# New to the sport



## philtuts (Apr 20, 2011)

I have a 14' jon boat, spotlight, huntin bow, and an entire summer. What do I need to know to get startin bowfishing? Can I use my hunting bow? What else do I need? This looks awesome.. 

Any advice is welcomed.

Thanks.

Phil


----------



## jmfauver (Apr 21, 2011)

You may want to get a cheap bow,since most do not use a sight.You also will need to put a reel seat on in place of your Stabilizer...Some arrows and points for bow fishing would be needed as well.....


----------



## Michael (Apr 21, 2011)

Jump on in, the water's nice and wet 

You can start with your hunting bow, but will probably switch to something cheaper real quick. The old round wheel compounds you can find in a pawn shop work real well. 25-35 lbs works best as you will be shooting hundreds of times a night and most of those shots will end up in the bank, not a fish 

Since you already have the boat, now all you need is to find the time to go. FYI, next weekend (May 30th) the Muzzy Classic will be held on Lake Guntersville, AL.


----------



## howie_r (Apr 21, 2011)

a Thermacell


----------



## S Adams (Apr 21, 2011)

howie_r said:


> a Thermacell



It never works for me on the boat, just stay moving!


----------



## Michael (Apr 21, 2011)

Yeah, the only time you have to worry about mosquitos while bowfishing is when your boat breaks down


----------



## philtuts (Apr 21, 2011)

How much $$$ am I looking at for the reel, bow, and arrows?


----------



## Michael (Apr 22, 2011)

Reels  $30 for a Synergy, $40 for a Zebco 808 or $50 for a Muzzy.

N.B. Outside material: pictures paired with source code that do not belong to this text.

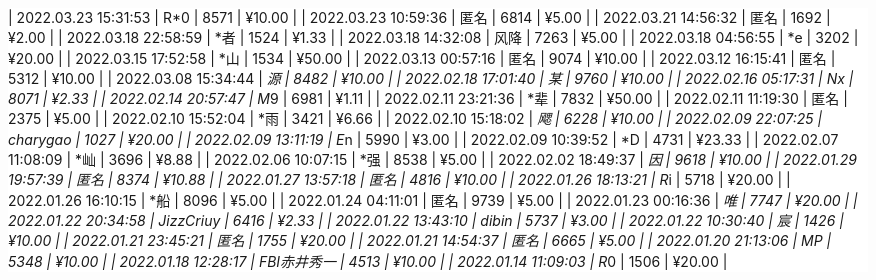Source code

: | 2022.03.23 15:31:53 | R*0                   | 8571      | ¥10.00  |
| 2022.03.23 10:59:36 | 匿名                  | 6814      | ¥5.00   |
| 2022.03.21 14:56:32 | 匿名                  | 1692      | ¥2.00   |
| 2022.03.18 22:58:59 | *者                   | 1524      | ¥1.33   |
| 2022.03.18 14:32:08 | 风降                  | 7263      | ¥5.00   |
| 2022.03.18 04:56:55 | *e                    | 3202      | ¥20.00  |
| 2022.03.15 17:52:58 | *山                   | 1534      | ¥50.00  |
| 2022.03.13 00:57:16 | 匿名                  | 9074      | ¥10.00  |
| 2022.03.12 16:15:41 | 匿名                  | 5312      | ¥10.00  |
| 2022.03.08 15:34:44 | *源                   | 8482      | ¥10.00  |
| 2022.02.18 17:01:40 | *某                   | 9760      | ¥10.00  |
| 2022.02.16 05:17:31 | N*x                   | 8071      | ¥2.33   |
| 2022.02.14 20:57:47 | M*9                   | 6981      | ¥1.11   |
| 2022.02.11 23:21:36 | *辈                   | 7832      | ¥50.00  |
| 2022.02.11 11:19:30 | 匿名                  | 2375      | ¥5.00   |
| 2022.02.10 15:52:04 | *雨                   | 3421      | ¥6.66   |
| 2022.02.10 15:18:02 | *飔                   | 6228      | ¥10.00  |
| 2022.02.09 22:07:25 | charygao              | 1027      | ¥20.00  |
| 2022.02.09 13:11:19 | E*n                   | 5990      | ¥3.00   |
| 2022.02.09 10:39:52 | *D                    | 4731      | ¥23.33  |
| 2022.02.07 11:08:09 | *屾                   | 3696      | ¥8.88   |
| 2022.02.06 10:07:15 | *强                   | 8538      | ¥5.00   |
| 2022.02.02 18:49:37 | *因                   | 9618      | ¥10.00  |
| 2022.01.29 19:57:39 | 匿名                  | 8374      | ¥10.88  |
| 2022.01.27 13:57:18 | 匿名                  | 4816      | ¥10.00  |
| 2022.01.26 18:13:21 | R*i                   | 5718      | ¥20.00  |
| 2022.01.26 16:10:15 | *船                   | 8096      | ¥5.00   |
| 2022.01.24 04:11:01 | 匿名                  | 9739      | ¥5.00   |
| 2022.01.23 00:16:36 | *唯                   | 7747      | ¥20.00  |
| 2022.01.22 20:34:58 | JizzCriuy             | 6416      | ¥2.33   |
| 2022.01.22 13:43:10 | dibin                 | 5737      | ¥3.00   |
| 2022.01.22 10:30:40 | *宸                   | 1426      | ¥10.00  |
| 2022.01.21 23:45:21 | 匿名                  | 1755      | ¥20.00  |
| 2022.01.21 14:54:37 | 匿名                  | 6665      | ¥5.00   |
| 2022.01.20 21:13:06 | M*P                   | 5348      | ¥10.00  |
| 2022.01.18 12:28:17 | FBI赤井秀一           | 4513      | ¥10.00  |
| 2022.01.14 11:09:03 | R*0                   | 1506      | ¥20.00  |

Bow $20-$100 for a pawn shop bow, $100-$200 from an archery shop or as much as you want to pay for one of the "newer" models. Also plan to spend $30 for a good Muzzy reel seat and another $20 for a roll of Fast Flight 200lb bowfishing line.

Arrows are $10. Add $5 for a tube of liquid steel to make an arrow rest and you are ready to shoot.

Memories... Priceless!


----------